Showstack and one of her students have started providing seminar presentations for health care providers about how to work with interpreters. They’ve put on three so far but plan to hold more in the future.

Ortega said no physician-patient interaction is so commonplace that it doesn’t need to be properly interpreted.

“I would argue that every medical encounter is potentially a high-stakes encounter because you don’t know what you’ve missed, and that’s the scariest part,” Ortega said.

“When you have a poor interpretation or mistake in understanding, you may not even realize it. There’s no way for the doctor to know, ‘Oh, it was okay that I had the family member interpret this one because this was just about knee pain,’ or something because you don’t know what you didn’t understand that the interpreter didn’t tell you during that encounter. Maybe the patient actually said something else that would have changed the course of that visit completely.”

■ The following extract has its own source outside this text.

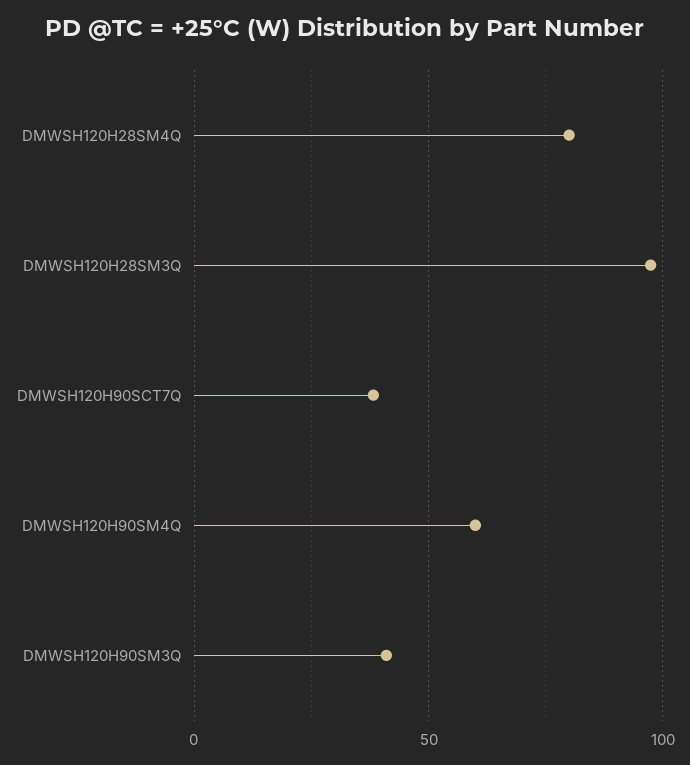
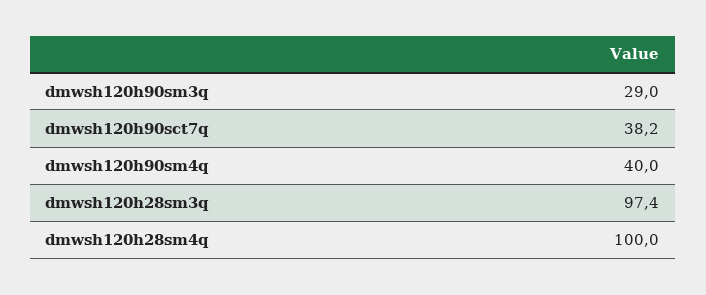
DMWSH120H28SM4Q: 80 -> 100
DMWSH120H90SM4Q: 60 -> 40
DMWSH120H90SM3Q: 40 -> 29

That’s why it’s so important for physicians and all future health professionals to understand how to work with interpreters, she said. It also underscores the need for more linguistically diverse representation in the medical field.

One aspiring medical professional, Jonathan Lozano, came to the U.S. from Durango, Mexico, when he was in the third grade.

“I was 8 years old, and from that moment, ever since I was able to pick up English, I had to translate for my mom,” Lozano said. “My mom was quite often in and out of clinics and hospitals because she has diabetes type 2.

“I quickly noticed that there’s a lack of Hispanic representation within the medical field, and that really inspired me to one day become a medical professional and help out the Hispanic community by providing services in Spanish.”

Now a second-year junior at WSU, Lozano is majoring in biological sciences with an emphasis in biomedicine.

“One of my goals in life is to eventually do missionary work and travel around the world and provide services to any underrepresented community or those that need the services,” Lozano said.

This story was produced as part of the Wichita Journalism Collaborative, a partnership of seven media companies, including The Sunflower, working together to bring timely and accurate news and information to Kansans.